都内の名門進学校で、男子生徒が同級生らにナイフで切り付けた。17日午後0時5分ごろ、東京都千代田区の暁星高校で、高校1年の男子生徒2人と男性教諭(49)の計3人がナイフで肩や指などを切り付けられた。警視庁麹町署は傷害の疑いで、同級生の男子生徒(16)を現行犯逮捕した。同署によると「同級生2人にからかわれてカッとなってやった」と容疑を認めている。学校によると、今年になって加害生徒の保護者から「学校での人間関係に悩んでいるのでは」との相談が複数回あったという。

 事件があったのは、午後0時過ぎ。学校などによると、4時間目の自習中、加害生徒が被害生徒とけんかになった。加害生徒は刃渡り約10センチの折り畳みナイフを出して相手の生徒の右肩を刺し、止めに入った別の生徒の右胸を刺したという。男性教諭は生徒がもみ合っているのを見つけて教室に入り、指を切られた。

 この教諭が生徒を取り押さえた。生徒はナイフについて「かばんに入れて家から持って来た」と話しているという。

 学校によると、被害生徒の1人は右肩を4針縫うけがを負い、もう1人は右胸に同程度のけが。教諭は左人さし指を5針縫うけがを負った。学校側は捜査関係者の話として「加害生徒は、被害生徒2人にからかわれて(犯行を)行ったと供述していると聞いている」と話した。

 神田信之副校長(51)によると、加害生徒の保護者からは今年に入り、副校長に直接、3~4回にわたり、学校生活についての相談があったという。

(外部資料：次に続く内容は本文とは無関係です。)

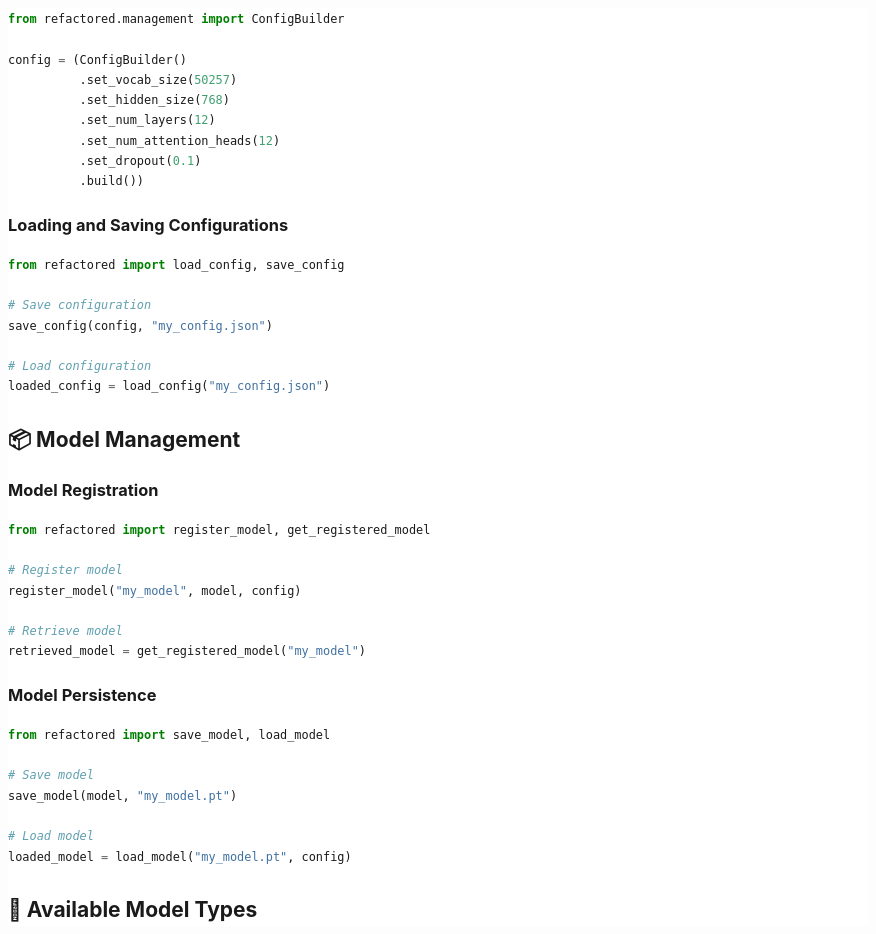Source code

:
 ```python
from refactored.management import ConfigBuilder

config = (ConfigBuilder()
          .set_vocab_size(50257)
          .set_hidden_size(768)
          .set_num_layers(12)
          .set_num_attention_heads(12)
          .set_dropout(0.1)
          .build())
```

### Loading and Saving Configurations

```python
from refactored import load_config, save_config

# Save configuration
save_config(config, "my_config.json")

# Load configuration
loaded_config = load_config("my_config.json")
```

## 📦 Model Management

### Model Registration

```python
from refactored import register_model, get_registered_model

# Register model
register_model("my_model", model, config)

# Retrieve model
retrieved_model = get_registered_model("my_model")
```

### Model Persistence

```python
from refactored import save_model, load_model

# Save model
save_model(model, "my_model.pt")

# Load model
loaded_model = load_model("my_model.pt", config)
```

## 🎯 Available Model Types
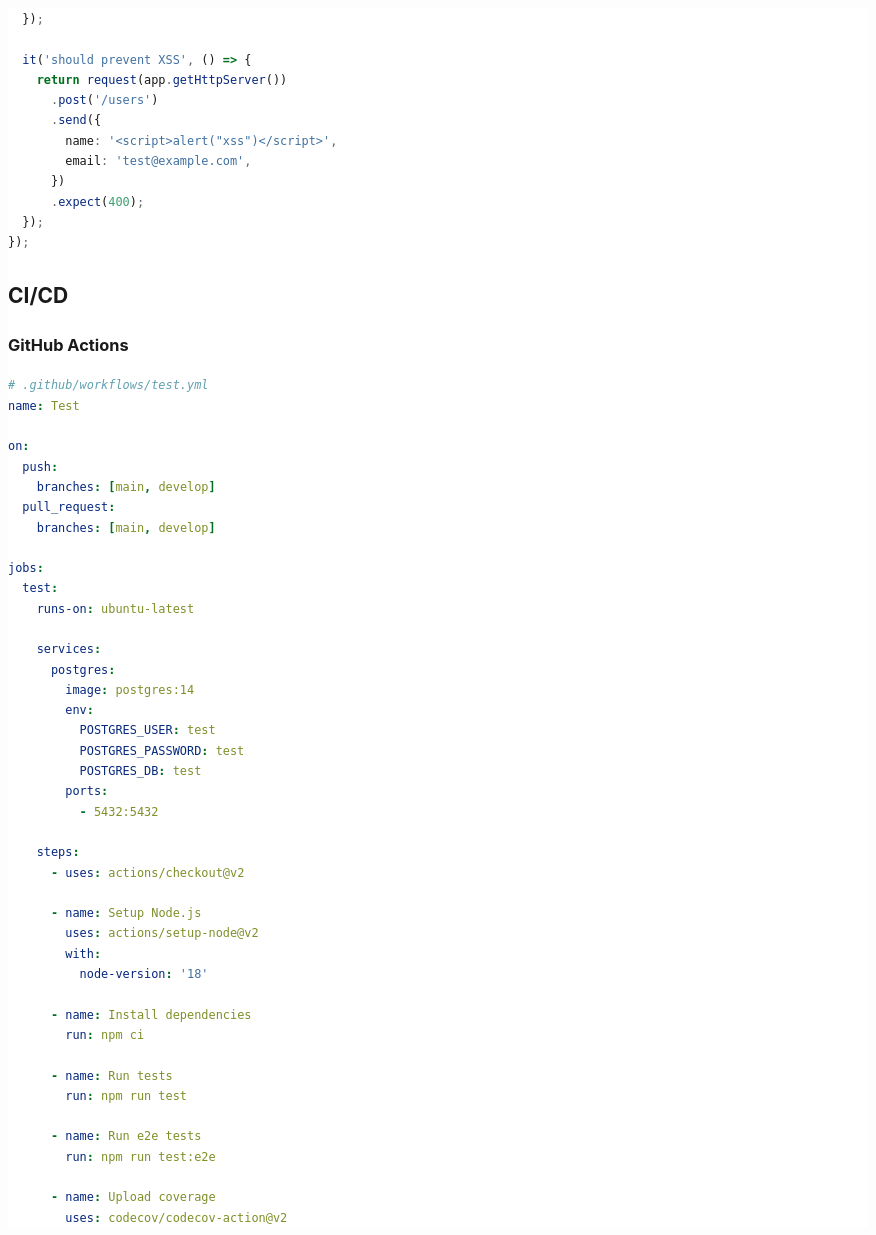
 ```typescript
  });

  it('should prevent XSS', () => {
    return request(app.getHttpServer())
      .post('/users')
      .send({
        name: '<script>alert("xss")</script>',
        email: 'test@example.com',
      })
      .expect(400);
  });
});
```

## CI/CD

### GitHub Actions

```yaml
# .github/workflows/test.yml
name: Test

on:
  push:
    branches: [main, develop]
  pull_request:
    branches: [main, develop]

jobs:
  test:
    runs-on: ubuntu-latest

    services:
      postgres:
        image: postgres:14
        env:
          POSTGRES_USER: test
          POSTGRES_PASSWORD: test
          POSTGRES_DB: test
        ports:
          - 5432:5432

    steps:
      - uses: actions/checkout@v2

      - name: Setup Node.js
        uses: actions/setup-node@v2
        with:
          node-version: '18'

      - name: Install dependencies
        run: npm ci

      - name: Run tests
        run: npm run test

      - name: Run e2e tests
        run: npm run test:e2e

      - name: Upload coverage
        uses: codecov/codecov-action@v2
```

当時、生徒と話をした印象から「口数が少なく、自分のことを積極的に話すタイプでもなかった」という。

 相談内容で、いじめの相談があったかについては「保護者の方にも連絡をしていないので答えられない」と回答。学校内の人間関係について悩んでいるとの相談があったのかという質問には「あったと思う」と答えた。教職員の間でも生徒が悩んでいることについて情報を共有していたという。一方、学校として、加害生徒がいじめを受けていたと認識はしていなかったとした。

 高校を運営する暁星学園によると、幼稚園から高校まであるカトリック校で、小中高は男子校。大学医学部などに多くの合格者を出す進学校として知られる。

 同学園の和田信之事務長は報道陣に「教育機関として誠に申し訳ない。再発防止に努めたい」と話した。

 ◆暁星高校 1888年(明21)創立のフランス系カトリックの私立男子校。幼・小・中・高の一貫教育が行われ、高校は帰国子女の編入枠だけで新入生募集はしていない。1学年約170人。今春の大学合格者は東大15人、早大61人、慶大54人。サッカーの強豪で全国高校サッカー選手権には10回出場している。映画「ちはやふる」で人気となった競技カルタでは超名門で全国大会9連覇中。主なOBにサッカー元日本代表の前田遼一、歌舞伎の松本幸四郎、中村吉右衛門、市川猿之助、市川染五郎。俳優の北大路欣也、香川照之、タレントのモト冬樹、グッチ裕三ら。学校所在地は東京都千代田区富士見。